Sharing while caring

Today, let’s throwback to the multiple comparisons problem and relate it to something new: Open Science.

In the past years, more and more researchers, legislators and politicians have started to campaign for an open and transparent scientific conduct. The fact that the majority of scientific articles are locked behind the walls of expensive magazines and thus unreachable for the general tax payer (even though they funded the research) is upsetting. Moreover, the scientific community is struggling with reproducibility – the center for open science reproduced 100 psychology studies and found that only 39% of the effects were rated to have replicated the result of the original study! Sharing raw data and code, and publishing in open access journals can hopefully solve these problems.

Gold Diggers in Australia (Edwin Stocqueler, 1855)

Gold Diggers in Australia (Edwin Stocqueler, 1855)

Just a month ago the Amsterdam Call for Open Science was released, urging the EU to fundamentally change its science policy and encourage Open Science. Here in the United States, scientific journals are changing their data availability policies and new organizations such as the Center for Open Science, the Open Science Project and the Open Science Federation have emerged.

Open Science seems to be happening and growing and that is great!

However, a while ago I attended a talk by William Revelle, a psychology professor who devotes most of his time to developing and encouraging open science methods and data sharing (see for example the Personality project). At the end of his talk someone asked a question that I had never thought about and that I don’t think the field of Open Science has yet addressed ‘How will Open Science deal with the problem of multiple comparisons?’.

Let’s take a step back and discuss why the problem of multiple comparisons is a potential problem for Open Science. As I explained in my previous post, it is almost always possible to get a significant result, as long as you do lots and lots of tests. Even a dead salmon will show brain activity, if you look long for it enough. Researchers therefore adjust their criteria for significance depending on how many tests they do – the more test, the smaller the p-value needs to be. This works great for single researchers who know exactly which tests they have performed on their data. However, what happens when everyone has access to a data set?

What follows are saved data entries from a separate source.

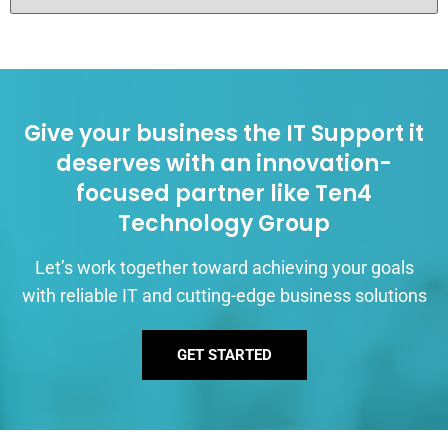
Give your business the IT Support it
deserves with an innovation-
focused partner like Ten4
Technology Group
Let’s work together toward achieving your goals
with reliable IT and cutting-edge business solutions
GET STARTED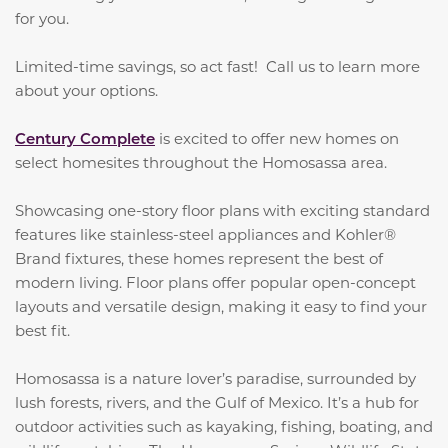
for you.
Limited-time savings, so act fast! Call us to learn more
about your options.
Century Complete
is excited to offer new homes on
select homesites throughout the Homosassa area.
Showcasing one-story floor plans with exciting standard
features like stainless-steel appliances and Kohler®
Brand fixtures, these homes represent the best of
modern living. Floor plans offer popular open-concept
layouts and versatile design, making it easy to find your
best fit.
Homosassa is a nature lover’s paradise, surrounded by
lush forests, rivers, and the Gulf of Mexico. It’s a hub for
outdoor activities such as kayaking, fishing, boating, and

One example of a popular Open Access data set, are the grid cell recordings from the Moser lab. On their website you will find the following message:

‘[…] Our intention is to make all raw data from all published studies available. The data contain a lot more interesting information than what has been published and we encourage users to dig further. Please do not hesitate to contact us for updates and information’

I think that almost all of us who have collected large data sets have melancholically realized that there is so much more information in it than we have time to study, and I thus think it is a great idea to publish raw data online and encourage users to dig further. However, if 1000 people start digging, all testing their own slightly different hypothesis, and one person finds gold: a significant result, how should we treat this result? What significance level should we apply?

Unfortunately I forgot William Revelle’s answer to this question, so I will instead give you some of my own thoughts on this problem. I think that one possible solution could be to keep track of how many people download the data and adjust the necessary p-value according to that. However, it is unclear how many people actually use and test the data set after they download it. Another idea could be to accompany every open data set by a forum on which scientists can write down what tests they have done and what results they have found. This method could work if researchers feel a strong affinity with proper use of Open Science data. However, it is unclear how many scientists feel this responsibility enough to spend their time writing about failed attempts.

What I think is clear though, is that this is a subject that we should think about. I am personally a big fan of data sharing and transparency in research. And I think that if we want Open Science to work, we should think deeply about the complications it might face. One of the aims of Open Science is to increase reproducibility, and we should thus make sure that we do not instead decrease reproducibility by finding more false positives. How do we dig for gold without digging a bigger hole for ourselves?

Now, the great thing is that ideas do not suffer from the multiple comparisons problem, so let’s think about this together! Tell me how you think we can share our science without sharing the multiple comparisons problem!